Explosive gang violence prompts action
Police said a man was shot in the face around 1 a.m. on Friday in the vicinity of North Interstate Avenue and Skidmore Street . It was the ninth suspected gang shooting over a wide geographical area of north, northeast and southeast Portland over a three day period. Photo by Mark Washington.
In response to nine shootings in which three people were shot and injured over a three day period last week, Portland Mayor Sam Adams has proposed a set of ordinances intended to keep illegal firearms out of the hands of offenders and off the street.
Police suspect the shootings in north, northeast, and southeast Portland were gang related. Eight of them occurred in the course of 24 hours.
Adams said he began preparing the initiatives shortly after taking over the Portland Police Bureau last spring.
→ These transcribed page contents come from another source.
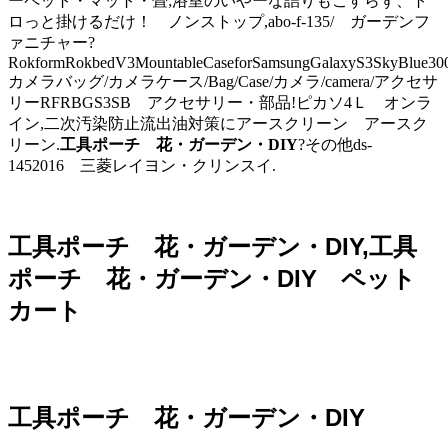
ーペット・マット・畳;浴室のいやーな詰りもこすらず、ト
ロっと掛けるだけ！ ノンストップ,abo-f-135/ ガーデンフ
ァニチャー?
RokformRokbedV3MountableCaseforSamsungGalaxyS3SkyBlue30
カメラバッグ/カメラケース/Bag/Case/カメラ/camera/アクセサ
リーRFRBGS3SB アクセサリー・部品!ピカソ4Ｌ オンラ
イン,二次汚染防止流出油対策にアースクリーン アースク
リーン.
工具ポーチ 花・ガーデン・DIY
?その他ds-
1452016 三菱レイヨン・クリンスイ.
工具ポーチ 花・ガーデン・DIY,工具
ポーチ 花・ガーデン・DIY ペット
カート
工具ポーチ 花・ガーデン・DIY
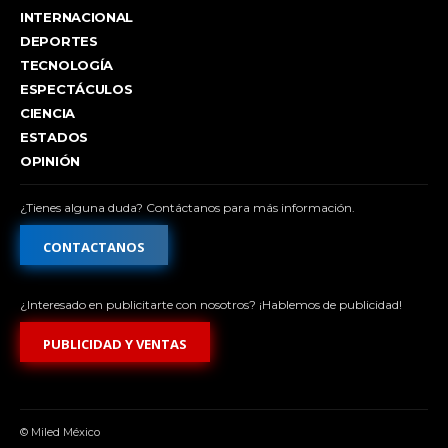
INTERNACIONAL
DEPORTES
TECNOLOGÍA
ESPECTÁCULOS
CIENCIA
ESTADOS
OPINIÓN
¿Tienes alguna duda? Contáctanos para más información.
CONTACTANOS
¿Interesado en publicitarte con nosotros? ¡Hablemos de publicidad!
PUBLICIDAD Y VENTAS
© Miled México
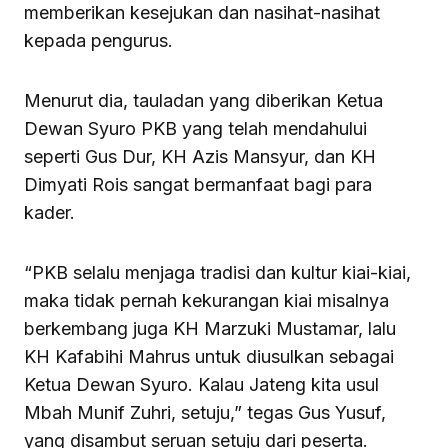
memberikan kesejukan dan nasihat-nasihat
kepada pengurus.
Menurut dia, tauladan yang diberikan Ketua
Dewan Syuro PKB yang telah mendahului
seperti Gus Dur, KH Azis Mansyur, dan KH
Dimyati Rois sangat bermanfaat bagi para
kader.
“PKB selalu menjaga tradisi dan kultur kiai-kiai,
maka tidak pernah kekurangan kiai misalnya
berkembang juga KH Marzuki Mustamar, lalu
KH Kafabihi Mahrus untuk diusulkan sebagai
Ketua Dewan Syuro. Kalau Jateng kita usul
Mbah Munif Zuhri, setuju,” tegas Gus Yusuf,
yang disambut seruan setuju dari peserta.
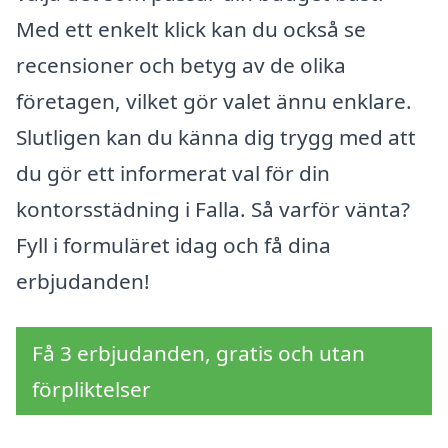
Med ett enkelt klick kan du också se
recensioner och betyg av de olika
företagen, vilket gör valet ännu enklare.
Slutligen kan du känna dig trygg med att
du gör ett informerat val för din
kontorsstädning i Falla. Så varför vänta?
Fyll i formuläret idag och få dina
erbjudanden!
Få 3 erbjudanden, gratis och utan
förpliktelser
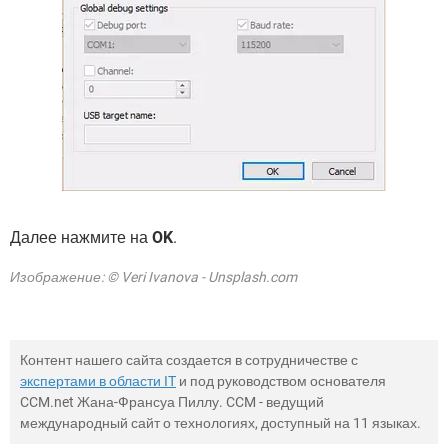
Далее нажмите на
OK
.
Изображение: © Veri Ivanova - Unsplash.com
Контент нашего сайта создается в сотрудничестве с
экспертами в области IT
и под руководством основателя
CCM.net Жана-Франсуа Пиллу. CCM - ведущий
международный сайт о технологиях, доступный на 11 языках.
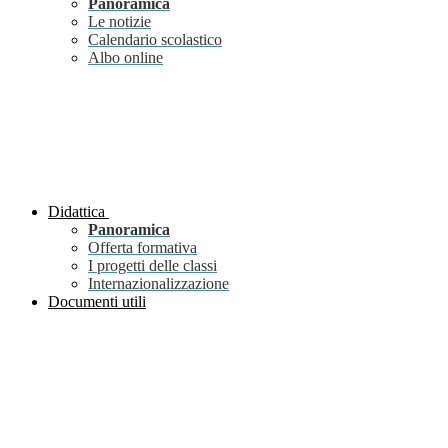
Panoramica
Le notizie
Calendario scolastico
Albo online
Didattica
Panoramica
Offerta formativa
I progetti delle classi
Internazionalizzazione
Documenti utili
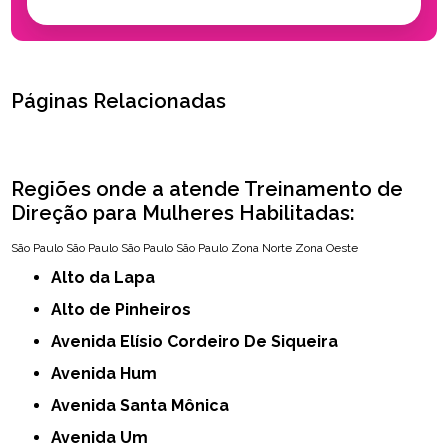
Páginas Relacionadas
Regiões onde a atende Treinamento de
Direção para Mulheres Habilitadas:
São Paulo
São Paulo
São Paulo
São Paulo
Zona Norte
Zona Oeste
Alto da Lapa
Alto de Pinheiros
Avenida Elísio Cordeiro De Siqueira
Avenida Hum
Avenida Santa Mônica
Avenida Um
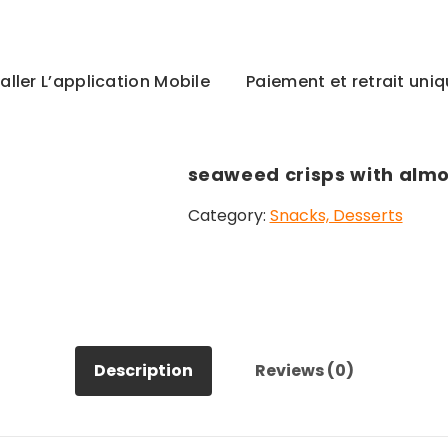
taller L’application Mobile
Paiement et retrait un
seaweed crisps with alm
Category:
Snacks, Desserts
Description
Reviews (0)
They would impose a curfew for juveniles who’ve violated gun laws in the past, create the new crimes of failing keep firearms from children and failing to report the loss or theft of a firearm, increase the penalties for the possession of a loaded firearm in public, and exclude people who have been convicted of illegal firearm use for areas of the city where the problem is particularly acute- with some variances.
“The illegal use of firearms is a long-standing community in the City of Portland. Changes to federal and state gun laws are needed,” said Adams in a prepared statement.
Adams mentioned that firearms are primarily regulated at the state and federal levels, leaving local governments with few resources. In June, the U.S. Supreme Court ruled that Chicago’s ban on hand guns was essentially unconstitutional, significantly limiting the ability of local governments to regulate firearms.
“In the meantime, due to lax gun safety law, cities like Portland get caught in the crossfire: literally and tragically,” Adams added.
For the next two weeks, Adams will be soliciting input for the initiatives before drafting ordinances that will be drafted into ordinances and brought before City Council. During that time he is soliciting public comment, which can be sent to email@example.com by Sept. 3.
Shortly after Adams made the announcement, the Oregon Firearms Federation released a particularly venomous statement opposing the initiatives. Calling the mayor’s proposals a “PR stunt” that violates state law, the organization predicted that they would backfire.
There is already a law on the books that places a curfew on teenagers.
Although the exact language of the initiatives is still being hammered out, the City of Portland has run into problems in past years with drug or prostitution-free zones that attempt to exclude anyone associated with those activities from a given area. Critics have decried that approach as not only ineffective, but unconstitutional, and challenged them in court.
It’s unclear if the initiative that excludes people who’ve violated gun laws from areas suffering from high gun crime could be similarly challenged.